A Yangtze Landscape (Xu Xin, 2017)

Festivalscope is giving access, till mid April,  to some of the documentaries screened at this year edition of Cinéma du réel, one of the most prestigious festivals dedicated to non-fiction cinema. (You can learn more here)
I grabbed the chance and last night I watched A Yangtze Landscape, a movie directed, photographed and edited by Xu Xin. IMDB describes it as follows:

A Yangtze Landscape utilizes a non-narrative style, setting off from the Yangtze’s marine port Shanghai, filming all the way to the Yangtze River’s source, Qinghai/Tibet – filming a total distance of thousands of kilometers. Experimental music and noise recorded live on scene are used in post-production, painstakingly paired with relatively independent visuals, creating a magically realistic atmosphere contrasted with people seeming to be ‘decorative figures’ right out of traditional Chinese landscape scrolls.
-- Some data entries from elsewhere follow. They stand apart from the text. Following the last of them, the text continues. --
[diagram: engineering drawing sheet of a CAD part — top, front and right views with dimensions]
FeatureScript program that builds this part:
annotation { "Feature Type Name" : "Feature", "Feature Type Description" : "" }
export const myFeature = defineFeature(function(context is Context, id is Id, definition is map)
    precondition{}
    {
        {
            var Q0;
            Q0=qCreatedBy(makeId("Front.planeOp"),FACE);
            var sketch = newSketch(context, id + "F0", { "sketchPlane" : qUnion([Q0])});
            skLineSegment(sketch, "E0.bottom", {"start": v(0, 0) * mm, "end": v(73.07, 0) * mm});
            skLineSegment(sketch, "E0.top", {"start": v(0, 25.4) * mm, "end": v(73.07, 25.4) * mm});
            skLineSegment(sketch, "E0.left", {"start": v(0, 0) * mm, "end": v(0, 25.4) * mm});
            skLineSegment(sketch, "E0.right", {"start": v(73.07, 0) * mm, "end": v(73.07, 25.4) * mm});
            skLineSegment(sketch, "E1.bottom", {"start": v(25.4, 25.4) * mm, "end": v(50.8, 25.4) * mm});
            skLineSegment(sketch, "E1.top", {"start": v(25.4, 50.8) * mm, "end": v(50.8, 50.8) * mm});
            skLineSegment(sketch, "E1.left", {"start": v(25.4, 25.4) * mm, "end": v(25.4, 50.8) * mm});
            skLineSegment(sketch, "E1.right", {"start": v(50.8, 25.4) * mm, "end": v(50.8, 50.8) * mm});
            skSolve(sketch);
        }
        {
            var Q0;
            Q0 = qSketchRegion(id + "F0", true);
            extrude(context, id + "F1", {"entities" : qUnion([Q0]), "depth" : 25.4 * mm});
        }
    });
The documentary is composed of stunning scenary rendered in beautiful digital black & white, particularly the night landscapes are of almost pictorial quality, punctuated by scenes of people inhabiting the areas along the river, mostly areas ruined or emptied by the industrial and urban changes of the last decades. These parts with people are, in my opinion, performative, in a sense that the people seen, most of them poors, with mental problems or homeless, are performing themselves and their daily routine in front and for the camera. A Yangtze Landscape is for this reason a very partial film that focuses its attention on certain edges of Chinese society, I’m pretty sure that most of the comunities living near or on the banks of the Yangtze river are very different from the few exceptional individuals shown in the movie. Yet this is not a demerit of the film, a certain quality of artificiality so to speak, or performance as I have called it above, is very obviously present from the first minutes of the documentary, and the fact that it’s shot in its entirety in black & white is after all the biggest hint of its poetic aspiration and quality. Also on a technical side, it is worth noticing how in more than 2 hours and half there’s never a camera movement and a zoom in or out, the frame never moves, everything is crystallized and done by a very crafted editing, we have the camera “moving” only in the scenes where it is positioned on a ship floating on the river.
The movie has some similarity in its basic concept and structure to P. J. Sniadecki’s The Iron Ministry, if I’m not wrong, the american director is among the people thanked at the end of the documentary. There the camera followed the lives of Chinese people commuting by train from one part of the country to the other, from the lower to the upper class, here Xu Xin directs his gaze from the port of Shanghai to its source in Tibet.
We see and learn through intertitles, there’s no narration, about abandoned old villages, a bridge where every year many people commit suicide and other disasters and accidents that have happened near or on the river in the last 5 or 10 years.
The only witness of all these happenings seems to be the landscape, it is almost useless to say it, but the real protagonist of the movie is the landscape, a space where natural, human and industrial histories/stories intermingle and merge.

Interesting and well crafted as it is, I nonetheless feel that something is missing from it, to denounce and criticize certain aspects of contemporary Chinese society, and not only China, is something that absolutely must be done, but now that the country is in the spotlight internationally the risk is to look too redundant. For instance, towards the end of the movie there’s a long part all dedicated to a couple of homeless, their shacks and their dogs, we can see them on the foreground sitting in an old sofa or wandering among ruins with the ultramodern city and its skyscrapers on the background. The image is beautiful in its contrast, and even if it possesses a degree of truth, it ends up being trite and obvious, weakening the potential of the movie. While I like the general style, again the black & white is pictorial and the editing is perfect, it must be said that sometimes the film looks too “beautiful” and the image too “clean” without being subversive. The parts that resonate with me the most are those where Xu Xin explores the aesthetics of documentary to its limits. The aforementioned night scenes of the cities lights along the river, shiny but empty jewel boxes, or those at the river locks, slow and almost endless images of the water level, the ships raising and the gates opening, paired with a cacophonous soundscape made of squeaking noises and experimental music.